* **What needs to be done**
Where a line holds the word "алгебры", copy it from the records.

* **Bounding box prediction data**
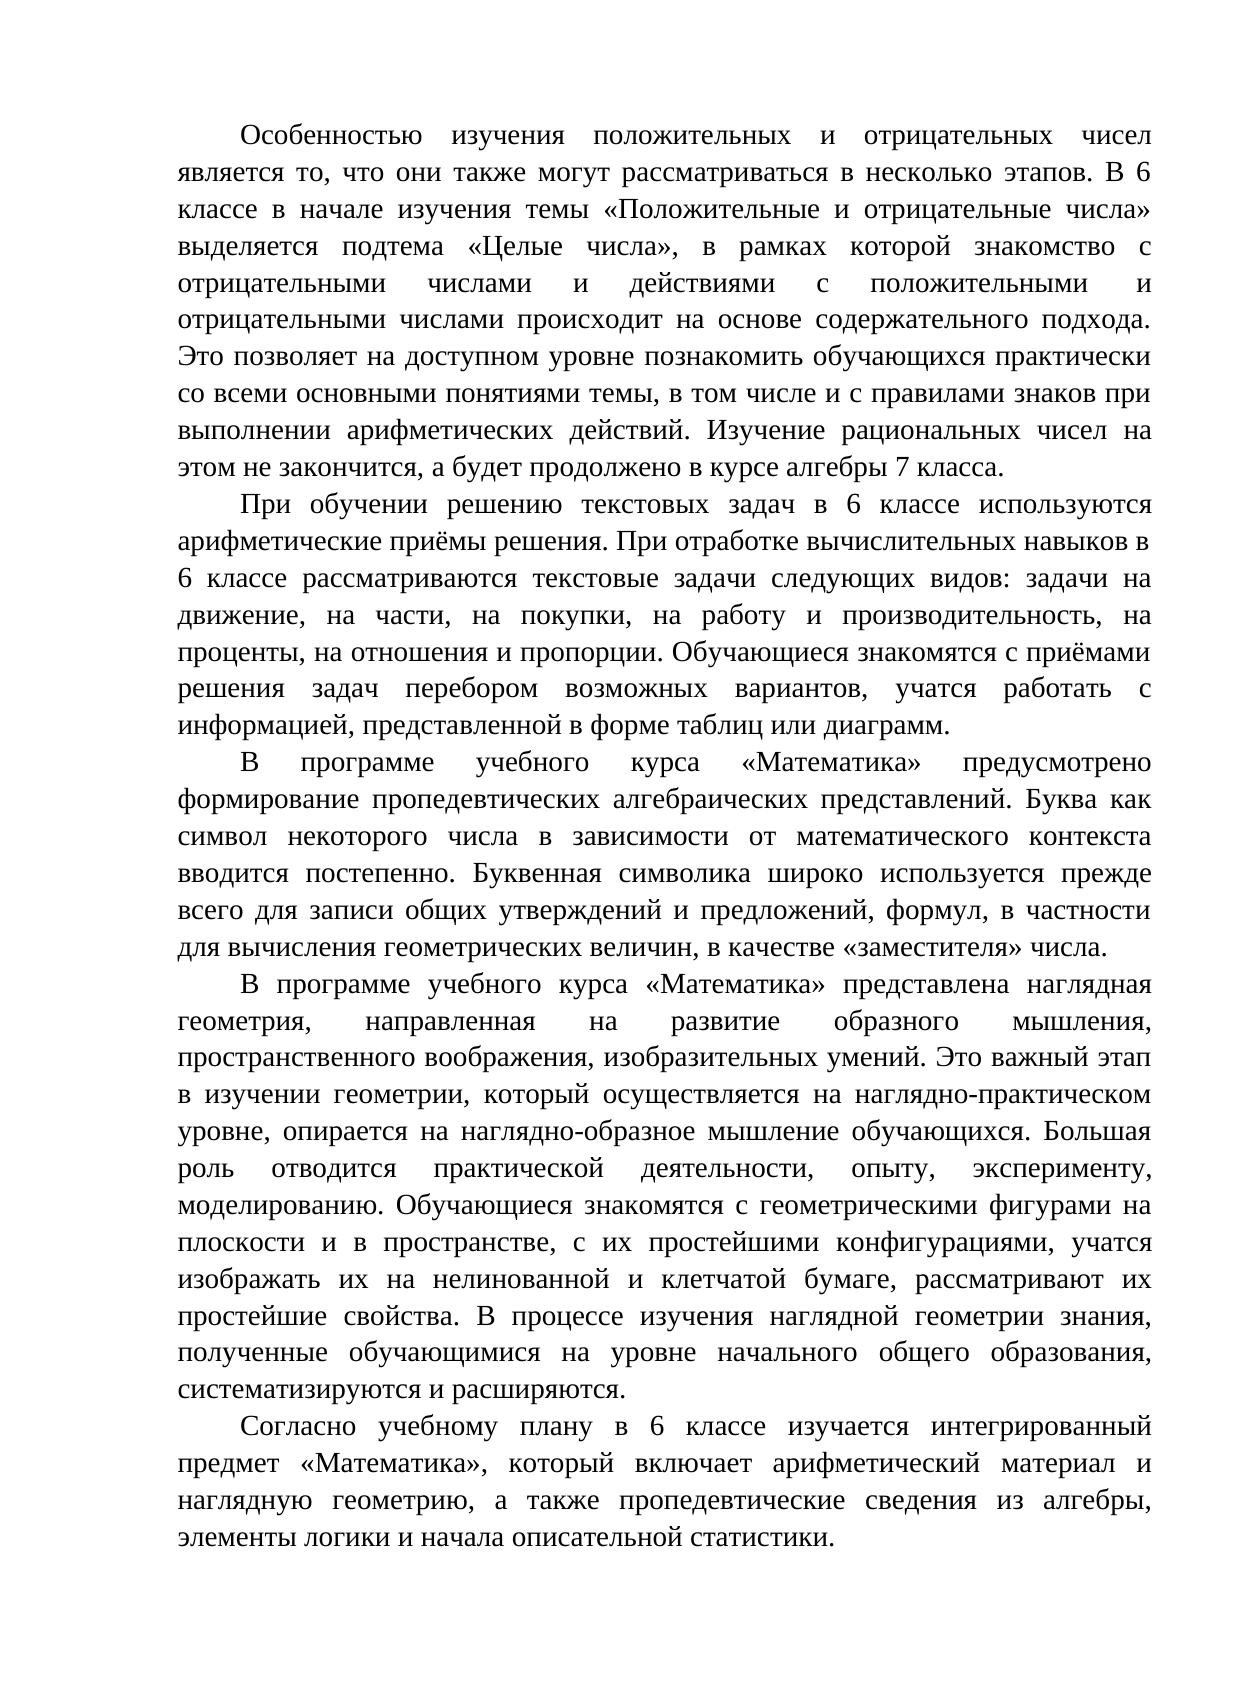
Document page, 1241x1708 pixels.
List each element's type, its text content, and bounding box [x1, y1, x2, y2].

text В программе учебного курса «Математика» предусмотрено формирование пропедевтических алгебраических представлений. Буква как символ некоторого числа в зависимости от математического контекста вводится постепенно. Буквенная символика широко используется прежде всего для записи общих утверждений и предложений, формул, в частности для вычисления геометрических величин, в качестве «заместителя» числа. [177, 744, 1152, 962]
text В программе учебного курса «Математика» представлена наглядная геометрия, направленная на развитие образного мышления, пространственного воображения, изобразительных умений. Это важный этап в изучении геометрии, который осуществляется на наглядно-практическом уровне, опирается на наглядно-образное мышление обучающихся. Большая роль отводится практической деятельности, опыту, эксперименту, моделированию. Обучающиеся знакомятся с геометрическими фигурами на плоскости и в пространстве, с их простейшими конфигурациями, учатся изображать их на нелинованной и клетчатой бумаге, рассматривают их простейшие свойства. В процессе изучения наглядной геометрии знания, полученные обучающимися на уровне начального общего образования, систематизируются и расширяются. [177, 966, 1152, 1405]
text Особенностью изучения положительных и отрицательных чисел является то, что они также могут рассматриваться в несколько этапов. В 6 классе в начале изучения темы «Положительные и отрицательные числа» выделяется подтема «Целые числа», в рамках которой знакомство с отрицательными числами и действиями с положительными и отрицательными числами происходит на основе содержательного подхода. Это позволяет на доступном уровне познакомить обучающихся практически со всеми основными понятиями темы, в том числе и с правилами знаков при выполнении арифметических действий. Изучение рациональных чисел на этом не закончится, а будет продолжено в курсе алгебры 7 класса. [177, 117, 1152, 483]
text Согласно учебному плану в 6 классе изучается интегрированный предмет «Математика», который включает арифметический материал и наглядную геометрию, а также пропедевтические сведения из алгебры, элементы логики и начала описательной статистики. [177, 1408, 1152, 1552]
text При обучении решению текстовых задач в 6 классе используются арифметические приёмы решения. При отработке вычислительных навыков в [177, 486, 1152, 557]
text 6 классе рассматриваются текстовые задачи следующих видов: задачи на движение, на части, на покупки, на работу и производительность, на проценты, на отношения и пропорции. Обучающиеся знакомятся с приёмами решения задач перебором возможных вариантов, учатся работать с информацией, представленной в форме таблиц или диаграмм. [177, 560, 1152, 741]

* **Answer to the problem**
text Особенностью изучения положительных и отрицательных чисел является то, что они также могут рассматриваться в несколько этапов. В 6 классе в начале изучения темы «Положительные и отрицательные числа» выделяется подтема «Целые числа», в рамках которой знакомство с отрицательными числами и действиями с положительными и отрицательными числами происходит на основе содержательного подхода. Это позволяет на доступном уровне познакомить обучающихся практически со всеми основными понятиями темы, в том числе и с правилами знаков при выполнении арифметических действий. Изучение рациональных чисел на этом не закончится, а будет продолжено в курсе алгебры 7 класса. [177, 117, 1152, 483]
text Согласно учебному плану в 6 классе изучается интегрированный предмет «Математика», который включает арифметический материал и наглядную геометрию, а также пропедевтические сведения из алгебры, элементы логики и начала описательной статистики. [177, 1408, 1152, 1552]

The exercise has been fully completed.